On Mon, Apr 14, 2025 at 12:47:21PM -0400, Johannes Weiner <[email protected]> wrote: > It's not a functional change to the protection semantics or the > reclaim behavior.
Yes, that's how I understand it, therefore I'm wondering what does it
change.
If this is taken:
if (!mem_cgroup_usage(memcg, false))
continue;
this would've been taken too:
if (mem_cgroup_below_min(target_memcg, memcg))
continue;
(unless target_memcg == memcg but that's not interesting for the events
here)
> The problem is if we go into low_reclaim and encounter an empty group,
> we'll issue "low-protected group is being reclaimed" events,
How can this happen when
page_counter_read(&memcg->memory) <= memcg->memory.emin
? (I.e. in this case 0 <= emin and emin >= 0.)

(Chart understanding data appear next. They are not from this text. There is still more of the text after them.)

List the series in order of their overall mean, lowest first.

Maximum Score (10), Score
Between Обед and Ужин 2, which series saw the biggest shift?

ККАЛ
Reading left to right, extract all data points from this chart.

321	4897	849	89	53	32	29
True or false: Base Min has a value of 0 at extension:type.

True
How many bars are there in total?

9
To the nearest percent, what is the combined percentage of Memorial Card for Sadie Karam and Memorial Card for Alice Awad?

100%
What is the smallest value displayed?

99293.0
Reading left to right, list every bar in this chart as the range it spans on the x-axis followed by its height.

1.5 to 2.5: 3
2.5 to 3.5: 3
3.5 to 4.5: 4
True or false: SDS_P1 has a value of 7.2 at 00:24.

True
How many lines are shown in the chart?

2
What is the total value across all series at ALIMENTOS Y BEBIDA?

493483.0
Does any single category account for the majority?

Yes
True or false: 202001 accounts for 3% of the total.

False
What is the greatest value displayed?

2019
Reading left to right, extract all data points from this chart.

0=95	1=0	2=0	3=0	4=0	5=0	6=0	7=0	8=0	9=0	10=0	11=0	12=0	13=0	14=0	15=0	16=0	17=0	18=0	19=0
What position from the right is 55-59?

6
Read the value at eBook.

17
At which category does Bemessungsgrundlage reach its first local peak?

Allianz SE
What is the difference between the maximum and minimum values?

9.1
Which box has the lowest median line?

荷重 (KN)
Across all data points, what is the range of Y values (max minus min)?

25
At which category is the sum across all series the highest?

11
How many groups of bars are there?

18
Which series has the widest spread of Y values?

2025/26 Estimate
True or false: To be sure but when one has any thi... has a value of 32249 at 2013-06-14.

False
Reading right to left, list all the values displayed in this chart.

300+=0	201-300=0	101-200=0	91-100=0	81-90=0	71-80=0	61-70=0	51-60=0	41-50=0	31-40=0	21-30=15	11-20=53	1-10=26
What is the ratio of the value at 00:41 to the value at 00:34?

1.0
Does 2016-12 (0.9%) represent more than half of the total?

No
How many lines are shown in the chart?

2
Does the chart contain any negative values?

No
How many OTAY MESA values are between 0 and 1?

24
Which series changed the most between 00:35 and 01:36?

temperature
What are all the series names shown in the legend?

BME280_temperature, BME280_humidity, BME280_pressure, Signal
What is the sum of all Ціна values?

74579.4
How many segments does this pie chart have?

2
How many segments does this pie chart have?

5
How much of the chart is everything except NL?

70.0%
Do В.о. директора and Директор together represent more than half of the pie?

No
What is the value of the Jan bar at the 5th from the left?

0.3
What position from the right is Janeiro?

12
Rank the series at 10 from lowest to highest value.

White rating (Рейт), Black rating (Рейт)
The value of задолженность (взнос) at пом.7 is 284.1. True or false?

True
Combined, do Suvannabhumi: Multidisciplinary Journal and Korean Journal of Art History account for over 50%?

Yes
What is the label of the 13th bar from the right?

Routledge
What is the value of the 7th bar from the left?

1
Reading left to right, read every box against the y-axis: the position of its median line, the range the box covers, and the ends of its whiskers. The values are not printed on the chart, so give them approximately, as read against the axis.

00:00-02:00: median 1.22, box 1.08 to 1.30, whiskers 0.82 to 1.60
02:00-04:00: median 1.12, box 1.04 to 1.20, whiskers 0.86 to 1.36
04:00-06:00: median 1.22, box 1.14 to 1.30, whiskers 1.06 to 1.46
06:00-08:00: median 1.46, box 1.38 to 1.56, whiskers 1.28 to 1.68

> which is kind of absurd (nothing will be reclaimed) and thus confusing
> to users (I didn't even configure any protection!)
Yes.
> I suggested, instead of redefining the protection definitions for that
> special case, to bypass all the checks and the scan count calculations
> when we already know the group is empty and none of this applies.
>
> https://lore.kernel.org/linux-mm/[email protected]/
Is this non-functional change to make shrink_node_memcgs() robust
against possible future redefinitions of mem_cgroup_below_*()?